Psychiatrists and psychologists are frequently involved in treatment of female athletes with disordered eating and the mood and anxiety dysfunction that frequently affects females along the Triad spectra. However, this specialty had the poorest Triad awareness in our study. Education should be particularly emphasized in both psychiatry and psychology training programs to help promote early recognition and management of female athletes with the Triad.
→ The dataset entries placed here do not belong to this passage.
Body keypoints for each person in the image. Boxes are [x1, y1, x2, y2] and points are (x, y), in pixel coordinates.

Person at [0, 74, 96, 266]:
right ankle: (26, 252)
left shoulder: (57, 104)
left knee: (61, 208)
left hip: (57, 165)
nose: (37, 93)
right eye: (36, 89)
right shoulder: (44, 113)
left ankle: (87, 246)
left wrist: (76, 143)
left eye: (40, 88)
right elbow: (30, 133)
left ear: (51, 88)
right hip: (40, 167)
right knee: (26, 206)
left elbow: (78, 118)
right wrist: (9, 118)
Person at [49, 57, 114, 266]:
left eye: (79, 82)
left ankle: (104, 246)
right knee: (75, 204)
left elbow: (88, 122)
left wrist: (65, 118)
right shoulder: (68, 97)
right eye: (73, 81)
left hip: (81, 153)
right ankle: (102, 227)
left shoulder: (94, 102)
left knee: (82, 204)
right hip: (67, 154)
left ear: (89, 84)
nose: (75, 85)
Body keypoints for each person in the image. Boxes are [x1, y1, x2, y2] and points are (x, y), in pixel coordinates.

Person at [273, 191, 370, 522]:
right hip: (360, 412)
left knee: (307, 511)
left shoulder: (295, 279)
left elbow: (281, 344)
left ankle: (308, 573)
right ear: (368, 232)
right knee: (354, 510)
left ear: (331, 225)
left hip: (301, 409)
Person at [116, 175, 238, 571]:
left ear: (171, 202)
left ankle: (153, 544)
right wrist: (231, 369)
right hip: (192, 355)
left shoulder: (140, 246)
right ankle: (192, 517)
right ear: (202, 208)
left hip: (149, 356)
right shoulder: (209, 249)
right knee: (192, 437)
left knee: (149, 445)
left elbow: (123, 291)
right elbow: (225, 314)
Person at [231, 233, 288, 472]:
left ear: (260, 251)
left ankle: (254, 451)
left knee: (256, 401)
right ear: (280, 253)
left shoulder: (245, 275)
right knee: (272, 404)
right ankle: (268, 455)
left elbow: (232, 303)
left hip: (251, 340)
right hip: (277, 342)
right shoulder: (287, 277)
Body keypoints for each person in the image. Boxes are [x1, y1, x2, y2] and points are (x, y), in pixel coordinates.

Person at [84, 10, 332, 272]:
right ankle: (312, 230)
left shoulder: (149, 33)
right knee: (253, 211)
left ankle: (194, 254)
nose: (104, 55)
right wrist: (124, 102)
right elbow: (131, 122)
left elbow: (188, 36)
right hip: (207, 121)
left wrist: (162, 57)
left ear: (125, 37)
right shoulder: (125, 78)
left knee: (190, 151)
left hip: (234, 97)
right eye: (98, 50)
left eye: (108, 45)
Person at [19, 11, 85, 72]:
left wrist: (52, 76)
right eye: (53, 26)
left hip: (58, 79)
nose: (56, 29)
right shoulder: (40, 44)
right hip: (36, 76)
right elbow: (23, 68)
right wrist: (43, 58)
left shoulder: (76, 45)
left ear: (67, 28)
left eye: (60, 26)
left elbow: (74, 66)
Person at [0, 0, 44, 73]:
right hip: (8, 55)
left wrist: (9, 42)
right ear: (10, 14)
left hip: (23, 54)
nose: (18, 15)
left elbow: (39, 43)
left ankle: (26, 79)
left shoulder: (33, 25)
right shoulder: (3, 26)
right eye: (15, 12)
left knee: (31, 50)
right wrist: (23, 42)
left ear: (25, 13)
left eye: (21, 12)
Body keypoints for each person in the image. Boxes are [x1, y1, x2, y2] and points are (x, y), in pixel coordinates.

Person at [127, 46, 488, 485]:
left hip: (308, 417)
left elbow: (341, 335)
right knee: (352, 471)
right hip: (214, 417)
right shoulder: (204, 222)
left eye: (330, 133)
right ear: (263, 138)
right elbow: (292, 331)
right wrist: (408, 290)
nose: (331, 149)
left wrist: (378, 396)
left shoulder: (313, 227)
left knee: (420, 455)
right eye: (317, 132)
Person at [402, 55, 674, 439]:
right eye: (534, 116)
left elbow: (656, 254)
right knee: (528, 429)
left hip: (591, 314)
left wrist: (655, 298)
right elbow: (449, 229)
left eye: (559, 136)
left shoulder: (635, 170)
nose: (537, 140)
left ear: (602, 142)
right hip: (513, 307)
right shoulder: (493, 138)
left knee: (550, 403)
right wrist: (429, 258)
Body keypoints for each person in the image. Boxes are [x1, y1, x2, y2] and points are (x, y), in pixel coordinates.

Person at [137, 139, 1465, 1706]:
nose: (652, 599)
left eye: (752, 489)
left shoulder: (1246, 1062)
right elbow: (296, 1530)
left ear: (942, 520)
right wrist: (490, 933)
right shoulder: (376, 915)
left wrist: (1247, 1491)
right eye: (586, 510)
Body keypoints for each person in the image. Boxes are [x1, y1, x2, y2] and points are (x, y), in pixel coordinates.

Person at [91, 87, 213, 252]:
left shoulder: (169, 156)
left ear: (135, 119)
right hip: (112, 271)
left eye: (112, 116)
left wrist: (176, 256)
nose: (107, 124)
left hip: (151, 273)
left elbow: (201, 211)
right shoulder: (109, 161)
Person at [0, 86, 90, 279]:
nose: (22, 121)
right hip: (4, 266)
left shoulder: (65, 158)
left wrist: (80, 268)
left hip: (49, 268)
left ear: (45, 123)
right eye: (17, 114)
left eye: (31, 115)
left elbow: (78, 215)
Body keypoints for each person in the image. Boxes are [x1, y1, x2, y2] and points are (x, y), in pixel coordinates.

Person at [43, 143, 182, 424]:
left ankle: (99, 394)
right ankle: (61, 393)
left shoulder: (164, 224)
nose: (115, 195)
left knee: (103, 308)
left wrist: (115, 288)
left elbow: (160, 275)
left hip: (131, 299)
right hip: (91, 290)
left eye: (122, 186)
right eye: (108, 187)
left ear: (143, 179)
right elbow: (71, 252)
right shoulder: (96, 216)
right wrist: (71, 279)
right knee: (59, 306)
It is encouraging that Triad awareness was relatively high among orthopedic surgeons (80 %), as this group of physicians is also frequently involved directly in athletic team coverage and the care of female athletes in clinics and training rooms. Orthopedists who evaluate and treat females for bone stress injuries should be comfortable questioning such patients about the other components of the Triad (e.g., dietary patterns and menstrual history). Ideally, Triad patients are identified prior to the development of stress fracture, which can be a result of low EA, menstrual dysfunction, and decreased bone density [25, 26].
There are limitations to this study. Due to sample size and inconsistent reporting of specific specialties, we were required to combine several specialties for statistical analysis purposes. For example, the “medicine” group includes specialties such as family medicine, pediatrics, general internal medicine, internal medicine specialties, and any of the above who may have also completed a primary care sports fellowship. This survey was administered to three academic teaching hospitals in a large city, which may not be representative of the level of awareness among community physicians at non-academic institutions. Additionally, we had a low response rate of just 23.5 %, questioning the extrapolation of our results to greater populations of clinicians. The survey was e-mailed from an academic attending at each teaching hospital to the attending physicians and house staff of their respective hospitals, with a clear heading of its intent “Survey of Female Athlete Triad Awareness”, with a follow-up reminder e-mail as well. Thus, it is quite likely that many of those with an awareness, interest, or concern for the topic responded. We suspect this would, if anything, result in our over-reporting awareness of the Triad among medical specialties.